Mikhail Voskresensky

Mikhail Sergeyevich Voskresensky (Russian: Михаил Сергеевич Воскресенский, also Mikhail Voskresensky; born June 25, 1935 in Berdyansk, Ukrainian Soviet Socialist Republic, Soviet Union) is an international Russian pianist and professor of music.

Life

Voskresensky attended the Moscow Conservatory and was trained by Lev Nikolayevich Oborin, who himself was the first winner of the first Chopin Competition in Warsaw in 1927. He finished 1956 with the first Robert Schumann Competition, at that time in Berlin, together with the Polish pianist Lidia Grychtołówna the third place, as well as both first Van Cliburn International Piano Competition in 1962 in Fort Worth, Texas, USA. He was in 1957 the pianist in the presence of the composer at the first performance of the Second Piano Concerto, opus 102 by Dmitri Dmitrievich Shostakovich outside the Soviet Union in the framework of the Prague Spring.
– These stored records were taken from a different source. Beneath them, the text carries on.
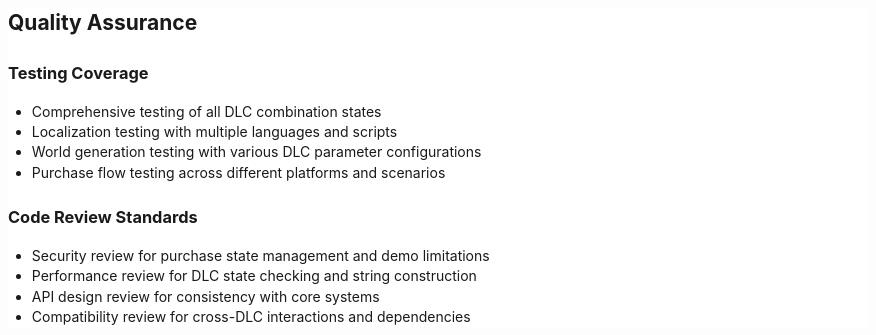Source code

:## Quality Assurance

### Testing Coverage
- Comprehensive testing of all DLC combination states
- Localization testing with multiple languages and scripts
- World generation testing with various DLC parameter configurations
- Purchase flow testing across different platforms and scenarios

### Code Review Standards
- Security review for purchase state management and demo limitations
- Performance review for DLC state checking and string construction
- API design review for consistency with core systems
- Compatibility review for cross-DLC interactions and dependencies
1966 Voskresensky was awarded the honorary title of Honored Artist of the RSFSR and in 1989 with the title People's Artist of the RSFSR.

Voskresensky is 2011 professor at the Moscow Conservatory and was in the years 2011 to 2004 Visiting Professor at the Japanese Taho Gakuen School of Music in Chofu near Tokyo. He is also " Artist-in -Residence " at the Juilliard School in New York.

2011 Voskresensky was a juror at the XIV International Tchaikovsky Competition in Moscow.

Repertoire

To Woskressenskis repertoire includes the 32 Beethoven piano sonatas, all the works of Chopin and more than 50 piano concertos. He worked with quartets such as the Borodin Quartet and conductors such as Charles Dutoit, Kurt Masur and Franz Konwitschny.